Audio Compression: Psychoacoustics of MP3

Author/Creator

Author/Creator ORCID

Date

2019

Type of Work

Department

Mathematics and Computer Science

Program

Citation of Original Publication

Rights

Abstract

Digital audio compression is used to minimize the size (number of bits) of an audio file in order to transmit the file effectively and clearly. Only necessary data points are encoded which will continue to represent the audio signal well. Examples of audio compression can be found in music and cell phone transmission. The main compression standard studied is MP3 digital audio compression, which is an effective tool for reducing the size of audio files. Reducing file size, however, may put sound quality in jeopardy. I created an audio test and questionnaire to see if humans can distinguish a difference in quality between similar compressed MP3 files. MP3 audio encoding implements a Psychoacoustic Model, which recognizes that most humans cannot perceive frequencies outside of the range 20Hz to 20kHz, and these frequencies are therefore not encoded.

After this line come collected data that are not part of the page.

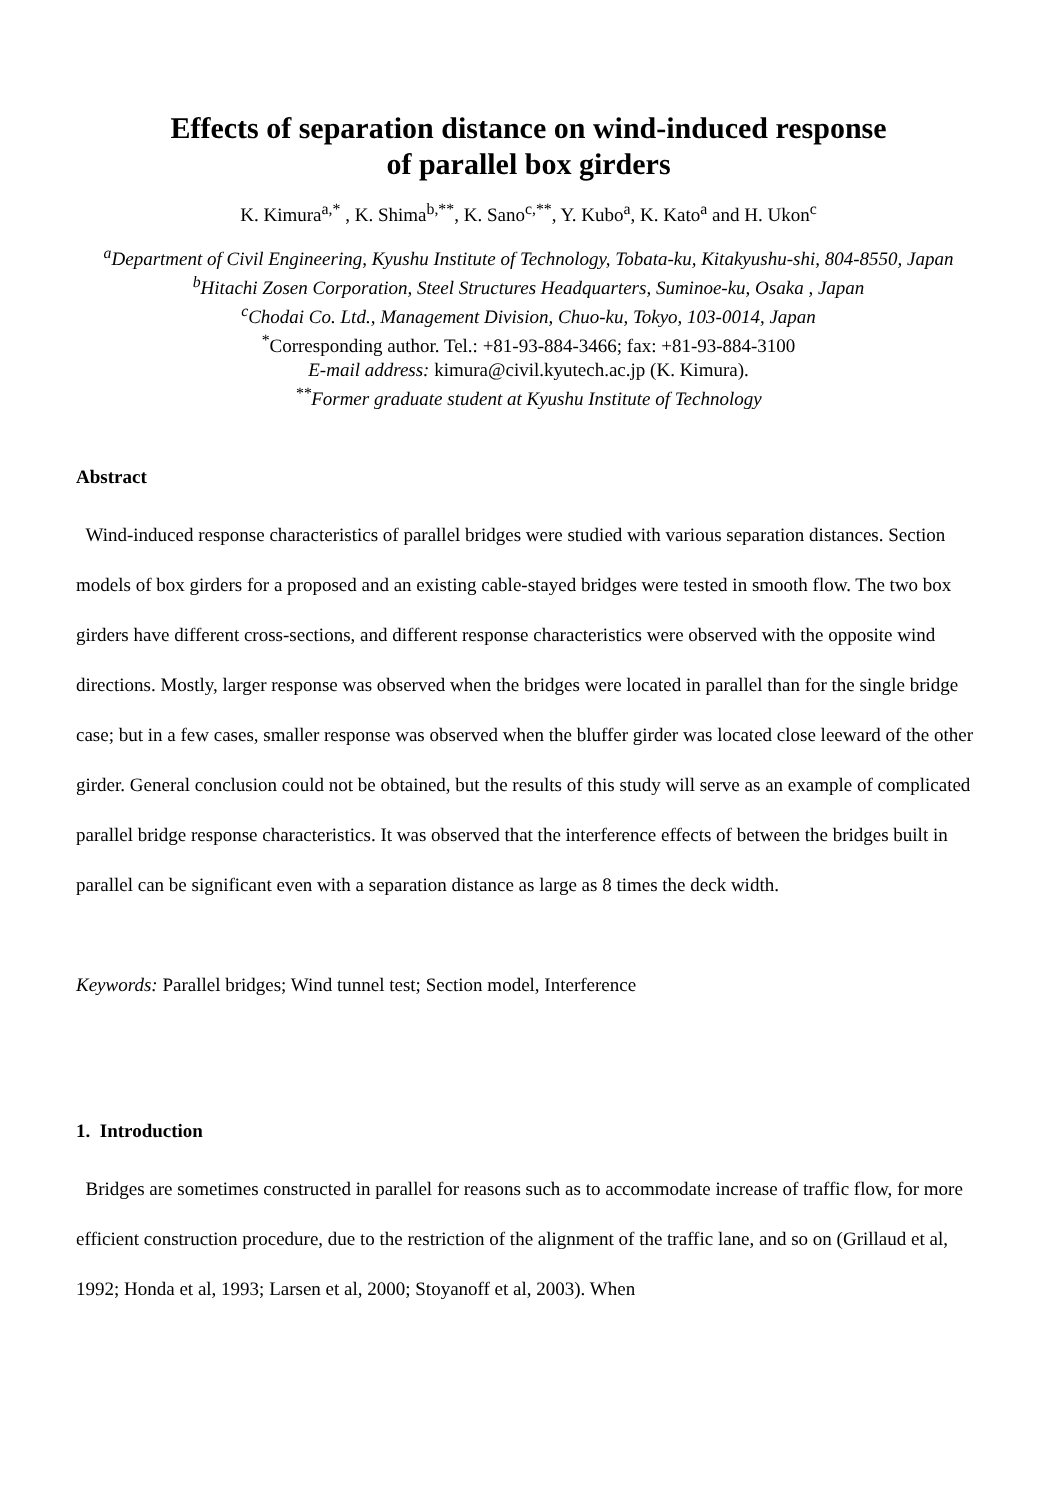Effects of separation distance on wind-induced response
of parallel box girders
K. Kimura<sup>a,*</sup> , K. Shima<sup>b,**</sup>, K. Sano<sup>c,**</sup>, Y. Kubo<sup>a</sup>, K. Kato<sup>a</sup> and H. Ukon<sup>c</sup>
<sup>a</sup> Department of Civil Engineering, Kyushu Institute of Technology, Tobata-ku, Kitakyushu-shi, 804-8550, Japan
<sup>b</sup> Hitachi Zosen Corporation, Steel Structures Headquarters, Suminoe-ku, Osaka , Japan
<sup>c</sup> Chodai Co. Ltd., Management Division, Chuo-ku, Tokyo, 103-0014, Japan
<sup>*</sup> Corresponding author. Tel.: +81-93-884-3466; fax: +81-93-884-3100
E-mail address: kimura@civil.kyutech.ac.jp (K. Kimura).
<sup>**</sup> Former graduate student at Kyushu Institute of Technology
Abstract
Wind-induced response characteristics of parallel bridges were studied with various separation distances. Section models of box girders for a proposed and an existing cable-stayed bridges were tested in smooth flow. The two box girders have different cross-sections, and different response characteristics were observed with the opposite wind directions. Mostly, larger response was observed when the bridges were located in parallel than for the single bridge case; but in a few cases, smaller response was observed when the bluffer girder was located close leeward of the other girder. General conclusion could not be obtained, but the results of this study will serve as an example of complicated parallel bridge response characteristics. It was observed that the interference effects of between the bridges built in parallel can be significant even with a separation distance as large as 8 times the deck width.
Keywords: Parallel bridges; Wind tunnel test; Section model, Interference
1. Introduction
Bridges are sometimes constructed in parallel for reasons such as to accommodate increase of traffic flow, for more efficient construction procedure, due to the restriction of the alignment of the traffic lane, and so on (Grillaud et al, 1992; Honda et al, 1993; Larsen et al, 2000; Stoyanoff et al, 2003). When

The audio test analyzes this technique used in MP3 encoding by compressing portions of a song at various sampling rates (samples per second) while keeping bitrate (number of bits read per second, corresponding to file size) constant at 96kbps (kilobits per second). Sampling rate is the number of samples per second that is read from a continuous signal and converted to a discrete signal, hence the more samples, the more data, and the higher the quality. The greater the bitrate and sampling rate, the higher the audio quality, but correspondingly the greater the storage necessary to save. Subjects are asked to listen and compare two different sound files and then identify which sound they deem has a higher quality. The goal of this project is to attempt to identify an optimal sampling rate for compression that reduces the file size while also maintaining high quality. MP3 encoding removes information from the digital audio file, and this can result in some humans detecting a reduction in the quality of the audio.